I used to consider this paper a some kind of blast: after all, being able to produce state-of-the-art unsupervised learning results with plain and simple K-means kinda implies that maybe we should throw off all the fancy algorithms like RBMs, autoencoders and sparse coding models. So I kept asking everyone from the summer school about it and suprisingly almost never encountered this reaction. There’s a post on reddit which conveys the tone of my question, and the answers are basically sound like “wellll, convolutional networks are better anyway”. Interesting. As about the paper itself: I should try to implement the result one day, seems to be a useful tool to play with unsupervised learning methods.

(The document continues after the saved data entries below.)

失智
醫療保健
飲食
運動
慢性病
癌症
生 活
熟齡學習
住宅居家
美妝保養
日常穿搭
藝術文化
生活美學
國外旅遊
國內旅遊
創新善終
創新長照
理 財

Emergence of Object-Selective Features in Unsupervised Feature Learning by A. Coates, A. Karpathy, A. Ng
A continuation of the previous paper, which introduces a deep hierarchy model built on K-means cells. I like the pooling approach they used (pooling “similar-looking” patches together), although I still believe that the idea of grouping edge-like features spatially trying to get higher-level features is wrong…
The Importance of Encoding Versus Training with Sparse Coding and Vector Quantization by A. Coates and A. Ng.
That was… strange. I’m not sure I get the idea right: combining different learning/encoding methods produces comparable results? It’s possible to encode an image using a linear combination of random code components? Something like this, I guess. The paper is from 2011, so not recent at all; and is it just me or the interest to unsupervised learning methods is lower now than it used to be? Maybe that’s becayse we don’t need unsupervised pre-training anymore with RELU and stuff.